Aku masih belum sepemberani Khadijah yang berani memulai iktikad dahulu kepada Rasulullah. Aku juga masih belum sesabar fatimah yang tegar menunggu sayyidina Ali. Karena Aku perempuan biasa masa kini yang berproses menjadi baik dengan penuh liku kehidupan.

Rasanya untuk menjelaskan apa yang dirasa di hati, cukup rumit jika memang keberanian dan kejelasan tak kunjung ditemukan. Pepatah bilang, perempuan mampu menyembunyikan perasaannya namun tak cukup mampu menampung cemburunya. Dear cowok, inilah rasanya jika perempuan jatuh cinta ?

1. YA ALLAH, aku harus bagaimana?

Pertanyaan itu selalu muncul, bingung dan harus bagaimana memulainya. Kerana saat wanita jatuh cinta, sungguh basah prasangkanya dan dunianya. Wanita memang makhluk lembut dan memikirkannya melalui hatinya. Jika keberanian tak serta menyertai dan kejelasan tak kunjung bersambut. Hanya senyum sejuk lalu berkata "semuanya akan baik – baik saja" inilah jawaban yang paling solutif untuk sekedar menenangkan hati.

Advertisement

Dan kamu bagi laki – laki, janganlah pernah untuk berkeinginan untuk menjadi "Rangga" dalam AADC yang berharap si cinta menunggunya dalam ratusan purnama dan pergi tanpa sebab penjelasan serta datang ditanpa permisi. Beruntung si cinta memiliki sejuta cinta yang melangit masih sabar dalam penantian 9 tahun. Tangguh yah? pertualangan cinta si Cinta ?
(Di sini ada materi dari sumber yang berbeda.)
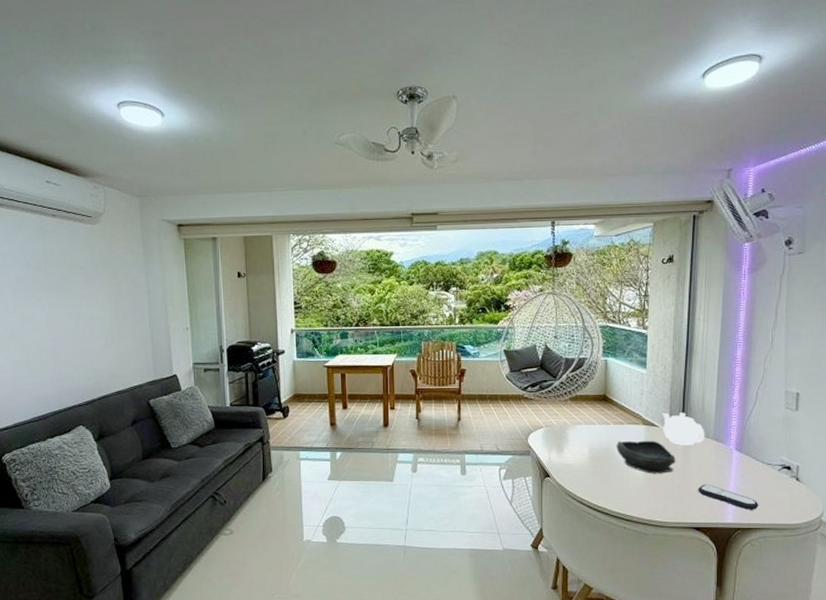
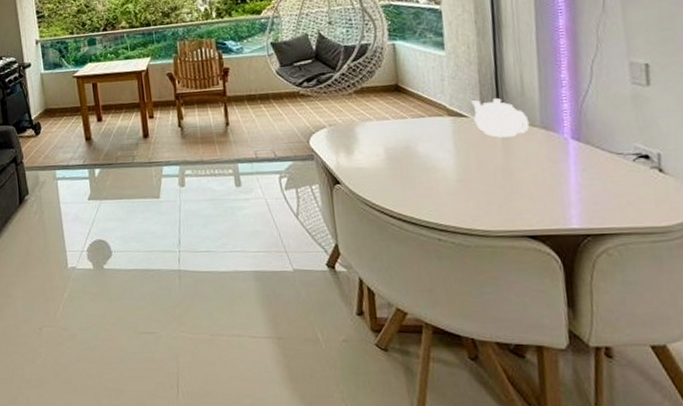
bowl: present [616,440,676,474] -> none [417,133,495,174]
remote control: present [698,484,759,510] -> none [528,182,612,211]

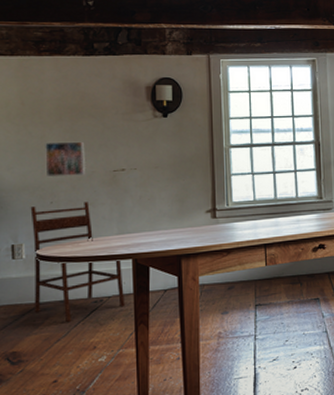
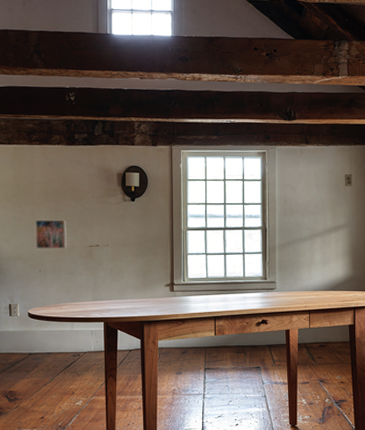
dining chair: present [30,202,126,323] -> none [23,271,98,371]

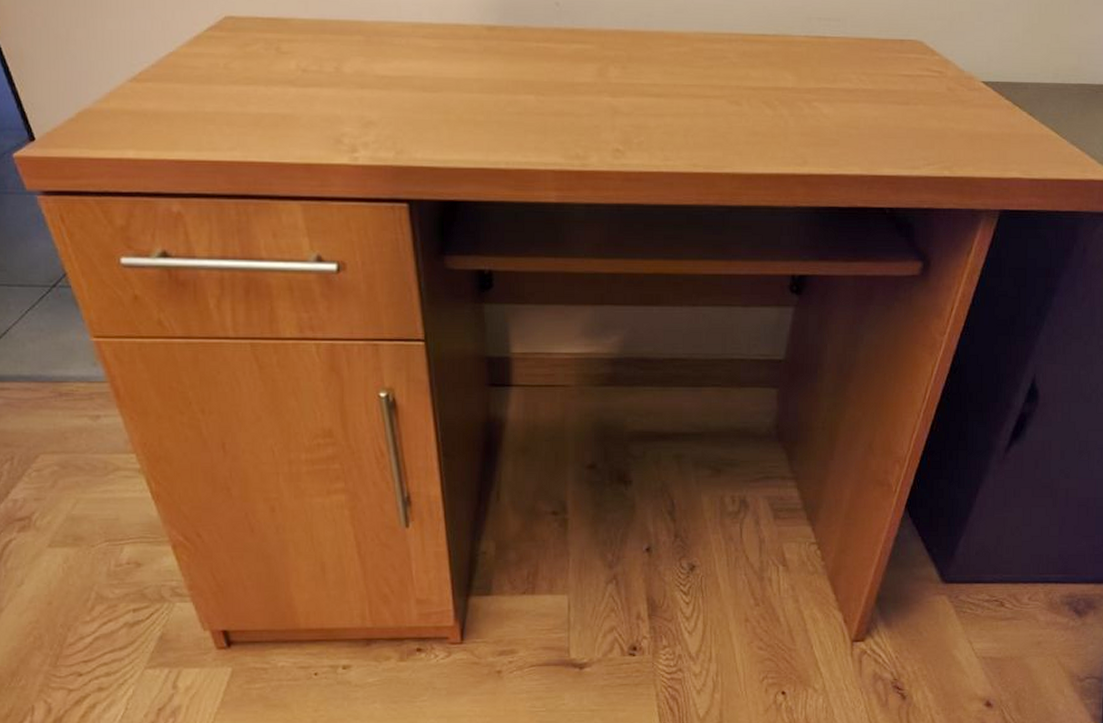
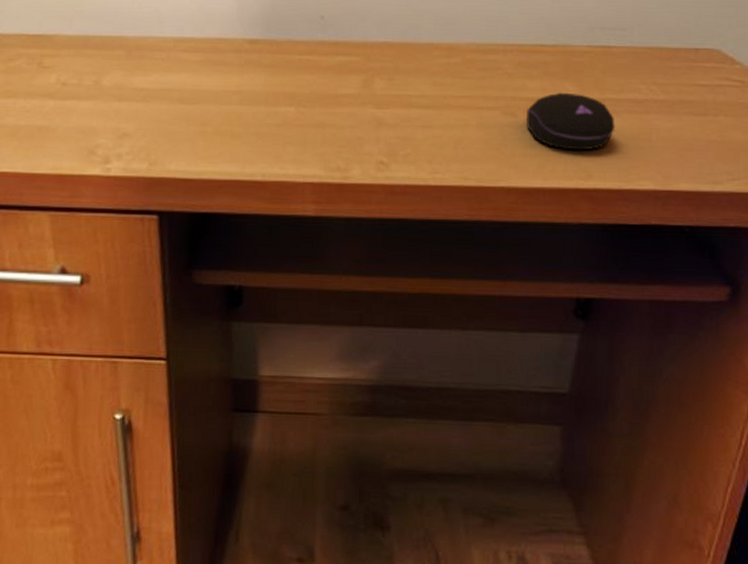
computer mouse: none [750,81,829,138] -> present [527,92,615,151]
2. Menyibukkan dengan hal bermanfaat sembari menunggu dan memantaskan

Jika memang cinta, Ya ALLAH mampukanlah kami menuju ridho-MU dan persatukan kami dalam caraMU. Menunggu memang tak akan habis perkaranya jika memang yang dituju tak segera bersambut. Sembari menunggu jawaban dariNYA dan mengetuk pintu – pintu langit, bersibuklah dengan hal – hal yang bermanfaat. Karena masalah si cinta memang tak akan habis dalam satu purnama saja, memikirkan pun tak akan menjadi solusi. Bisa jadi si rangga memang menunggu waktu yang tepat, atau membeli sebongkah berlian dulu untuk mempersiapkan (solusi dari Bang Toyip). Jadi bersibuklah dengan hal – hal yang mampu mengembangkan hal – hal positif, kalau pun jodoh semoga bersambut dengan caraNYA.

3. Perlukah "kode"?

Di jaman yang sekarang memang ada istilah sekarang "KODE". Bukan kode untuk istilah kepramukaan memang. Tapi ini kode untuk memberikan sinyal – sinyal kepada "orang" untuk menjelaskan apa yang dirasakan. Memang tak semua banyak laki – laki yang peka atau memang laki – laki butuh untuk dikuatkan dijelaskan terselebih dahulu biar semakin kuat dalam melangkah. Namun hati – hati rawan dari kode adalah jika memang tidak peka atau memang takutnya berpikiran itu ke orang lain. Karena isi dan pikiran hati siapa yang mampu menebak.

Advertisement

Sulit memang menjekaskan masalah perasaan hingga buku – buku dan quote cinta pun menjamur dan menjadi berbincangan yang paling laris. Namun Kembalikan saja semuanya padaNYA dan lebih baik lagi taruhlah dalam setiap doa – doamu, dalam doa setelah sholat malammu. Semoga cara yang baik akan berbalas dengan KaruniaNYA. INSYAALLAH akan indah pada saatNYA.